In the invention, the amygdalin reference substance is taken in the preparation of the amygdalin reference substance solution, methanol is added to dissolve the amygdalin reference substance, and 1-3 mg of amygdalin reference substance solution is prepared per 1mL of amygdalin reference substance solution to be used as the amygdalin reference substance solution.
In the invention, the wavelength of the ultraviolet lamp is 365nm.
In the invention, the volume ratio of the ethyl acetate, the methanol, the water and the formic acid in the mixed solution of the ethyl acetate, the methanol, the water and the formic acid is preferably 18-22:4.5-5.8:5-6:0.2-0.4, and more preferably 20-21:5.1-5.5:5.5-5.8:0.3.
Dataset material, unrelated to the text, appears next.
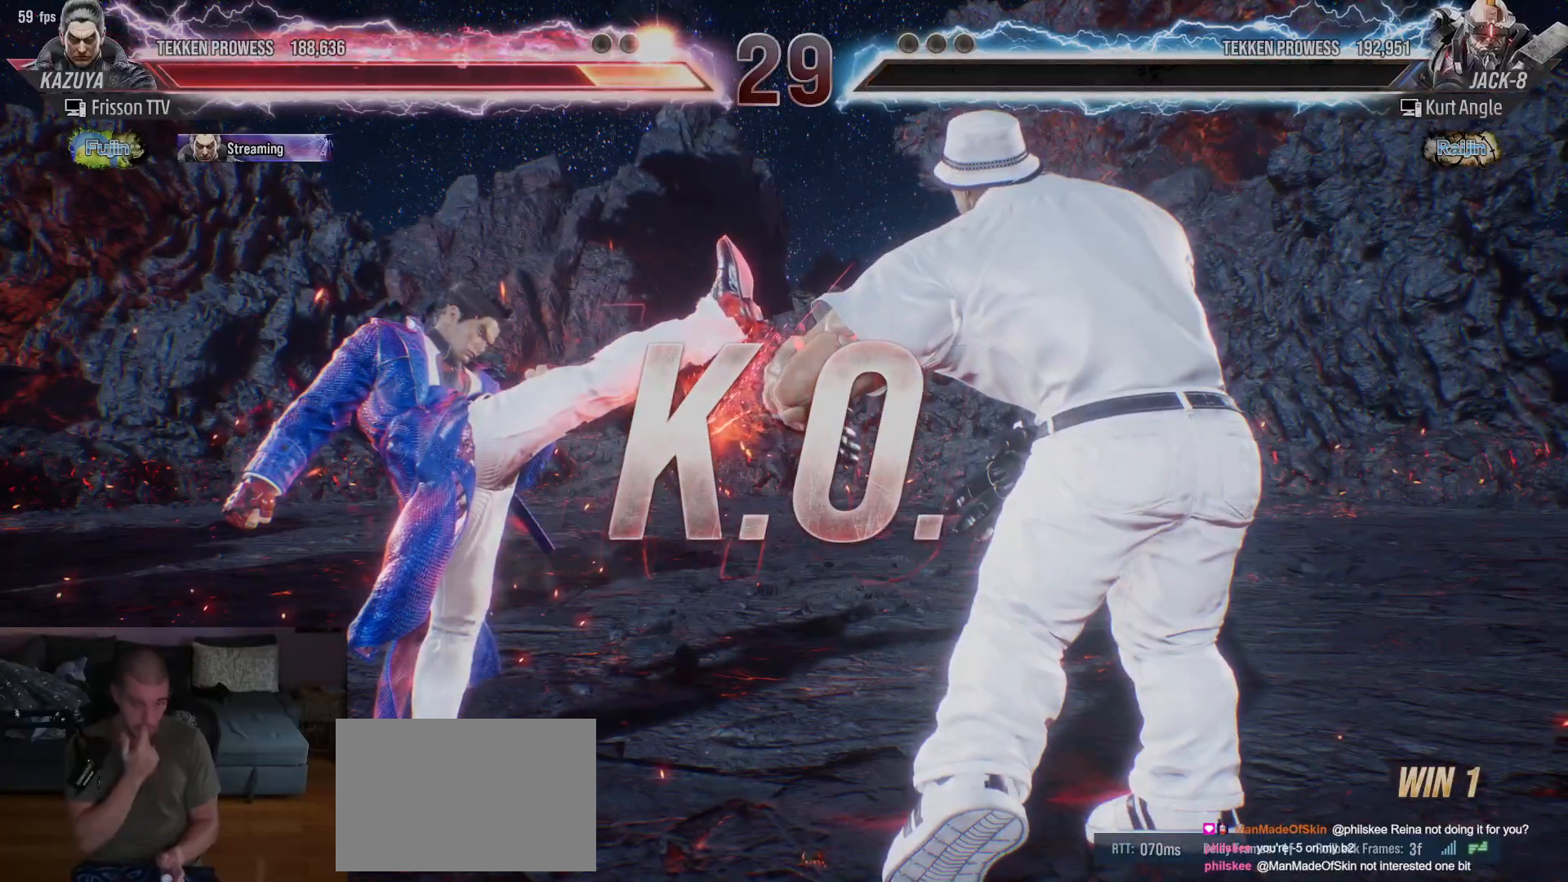
{"dt_ms": 500, "buttons": [], "left_stick": "center", "events": []}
In the present invention, the heating temperature for heating to the clear spot color development is preferably 85 to 95 ℃, more preferably 88 to 92 ℃.
The technical solutions provided by the present invention are described in detail below with reference to examples, but they should not be construed as limiting the scope of the present invention.
The reagents and apparatus used in the following examples:
reagents and reagents: licorice root is used as a reference medicine, and Chinese food and drug verification institute, batch No. 120904-202021;
ephedra herb reference medicine, chinese food and drug verification institute, lot 121051-201606;
amygdalin reference, chinese food and drug assay institute, lot number 110820-202109.
Other experiments Liu Jun were analytically pure.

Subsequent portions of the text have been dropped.